Ces traitements ne traitent pas la cause hormonale et exposent inutilement à d'autres effets secondaires, voire à un risque accru de pathologies graves à long terme.

Il est également essentiel de reconnaître le besoin de traitement dès la périménopause - et pas seulement après 12 mois sans règles (ménopause) ou en post-ménopause. Car les hormones ne chutent pas du jour au lendemain : leur diminution progressive s’étale sur plusieurs années, et c’est bien cette transition hormonale qui provoque les symptômes parfois invalidants.


UNE INVISIBILISATION PLUS LARGE DES PROBLÉMATIQUES AFFECTANT DES AFAN
La périménopause vient s’ajouter à une longue liste de pathologies sous-diagnostiquées et mal prises en charge, qui touchent principalement les personnes AFAN :

  • le syndrome des ovaires polykystiques (SOPK) : syndrome complexe affectant la fertilité et le métabolisme,
  • l’endométriose : maladie inflammatoire chronique très douloureuse,
  • le TDPM (trouble dysphorique prémenstruel) : trouble neuroendocrinien grave / hypersensibilité aux fluctuations hormonales,
  • les douleurs menstruelles chroniques : invalidantes pour de nombreuses personnes,
  • l’exacerbation menstruelle (ME) : aggravation temporaire de symptômes physiques ou psychiques survenant avant et pendant les règles,
  • la ménopause précoce : arrêt prématuré des fonctions ovariennes nécessitant un traitement hormonal substitutif précoce et adapté,
  • la dépression post-partum :  trouble fréquent lié aux bouleversements hormonaux et émotionnels après l’accouchement,
  • etc…

Saviez-vous que les femmes/AFAN reçoivent un diagnostic près de 4 ans plus tard en moyen, que les hommes pour de nombreuses maladies ?

Depuis l’adolescence, nous avons été conditionnées à supporter en silence : contraceptifs hormonaux imposés, douleurs ignorées, absence de dépistage ou d’information… Et lorsque nos hormones s’effondrent à la quarantaine (ou même la trentaine), nous sommes laissées à l’abandon, sans traitement efficace. 

 

NOUS DEMANDONS :

  • Une réforme nationale de la formation médicale autour de la périménopause, traitement hormonal, et santé des femmes et AFAN.
  • La reconnaissance institutionnelle de la périménopause comme enjeu de santé publique.
  • Un accès facilité au traitement hormonal (moleculairement identiques) pour toutes les personnes concernées, dès la périménopause. 
  • Une campagne nationale d’information sur les signes de la périménopause et les options thérapeutiques.  
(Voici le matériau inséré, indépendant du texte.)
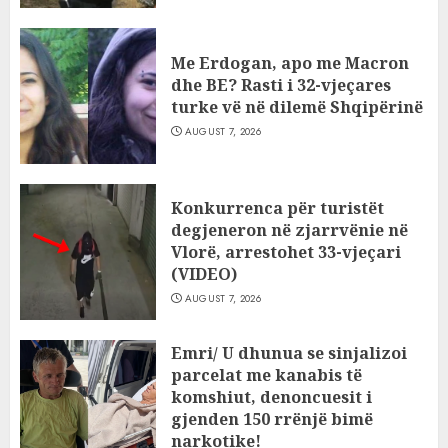
AUGUST 7, 2026
Me Erdogan, apo me Macron
dhe BE? Rasti i 32-vjeçares
turke vë në dilemë Shqipërinë
AUGUST 7, 2026
Konkurrenca për turistët
degjeneron në zjarrvënie në
Vlorë, arrestohet 33-vjeçari
(VIDEO)
AUGUST 7, 2026
Emri/ U dhunua se sinjalizoi
parcelat me kanabis të
komshiut, denoncuesit i
gjenden 150 rrënjë bimë
narkotike!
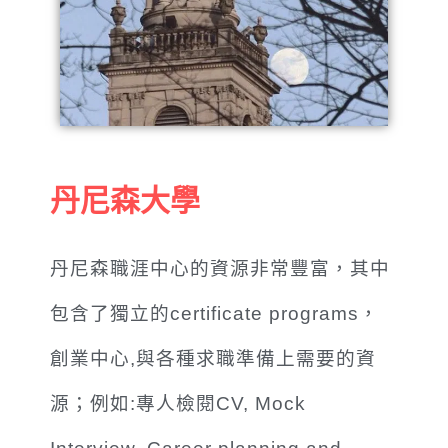
丹尼森大學
丹尼森職涯中心的資源非常豐富，其中
包含了獨立的certificate programs，
創業中心,與各種求職準備上需要的資
源；例如:專人檢閱CV, Mock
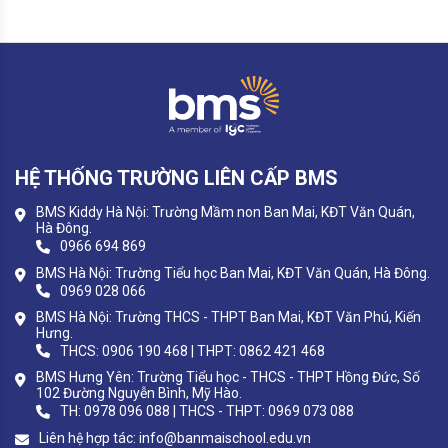
HỆ THỐNG TRƯỜNG LIÊN CẤP BMS
BMS Kiddy Hà Nội: Trường Mầm non Ban Mai, KĐT Văn Quán,
Hà Đông.
0966 694 869
BMS Hà Nội: Trường Tiểu học Ban Mai, KĐT Văn Quán, Hà Đông.
0969 028 066
BMS Hà Nội: Trường THCS - THPT Ban Mai, KĐT Văn Phú, Kiến
Hưng.
THCS: 0906 190 468 | THPT: 0862 421 468
BMS Hưng Yên: Trường Tiểu học - THCS - THPT Hồng Đức, Số
102 Đường Nguyễn Bình, Mỹ Hào.
TH: 0978 096 088 | THCS - THPT: 0969 073 088
Liên hệ hợp tác:
info@banmaischool.edu.vn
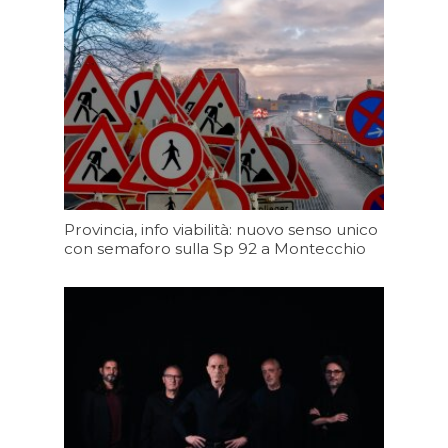
Provincia, info viabilità: nuovo senso unico
con semaforo sulla Sp 92 a Montecchio
Oggi 17:20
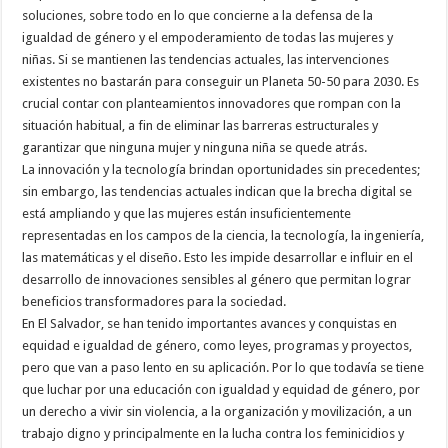
soluciones, sobre todo en lo que concierne a la defensa de la
igualdad de género y el empoderamiento de todas las mujeres y
niñas. Si se mantienen las tendencias actuales, las intervenciones
existentes no bastarán para conseguir un Planeta 50-50 para 2030. Es
crucial contar con planteamientos innovadores que rompan con la
situación habitual, a fin de eliminar las barreras estructurales y
garantizar que ninguna mujer y ninguna niña se quede atrás.
La innovación y la tecnología brindan oportunidades sin precedentes;
sin embargo, las tendencias actuales indican que la brecha digital se
está ampliando y que las mujeres están insuficientemente
representadas en los campos de la ciencia, la tecnología, la ingeniería,
las matemáticas y el diseño. Esto les impide desarrollar e influir en el
desarrollo de innovaciones sensibles al género que permitan lograr
beneficios transformadores para la sociedad.
En El Salvador, se han tenido importantes avances y conquistas en
equidad e igualdad de género, como leyes, programas y proyectos,
pero que van a paso lento en su aplicación. Por lo que todavía se tiene
que luchar por una educación con igualdad y equidad de género, por
un derecho a vivir sin violencia, a la organización y movilización, a un
trabajo digno y principalmente en la lucha contra los feminicidios y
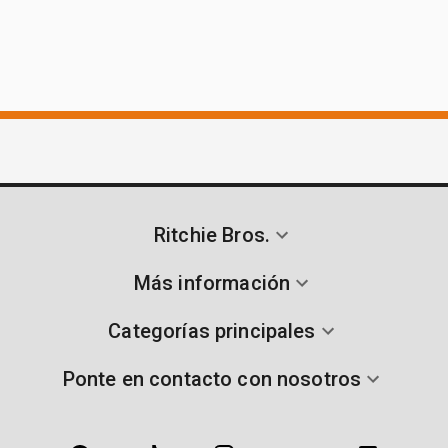
Ritchie Bros.
Más información
Categorías principales
Ponte en contacto con nosotros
Le serment d’Hippocrate engage les soignant·es à « d’abord ne pas nuire » - un principe peu respecté lorsqu’il s’agit de la santé des femmes et des personnes AFAN !

Souffrir ne devrait pas être une fatalité. La périménopause mérite reconnaissance, recherche, formation et traitement adapté. 

✍️ Signez cette pétition pour exiger une réforme médicale et sociale urgente.

 

Recherches internationales :

Hormone replacement therapy – Current recommendations

Menopausal changes to female heart happen earlier than thought

NHS treatment outline

When to take hormone replacement therapy (HRT)

Hormone Replacement Therapy in the Treatment of Perimenopausal Depression

Perimenopause - Mayo clinic

The new science of menopause: these emerging therapies could change women’s health

Menopause Hormone Therapy is Making a Comeback: Is it Safe and Right for You?

 

AFAN – Assigné·e de sexe féminin à la naissance : Une appellation inclusive pour désigner les personnes non-binaires ou trans qui peuvent être menstruées.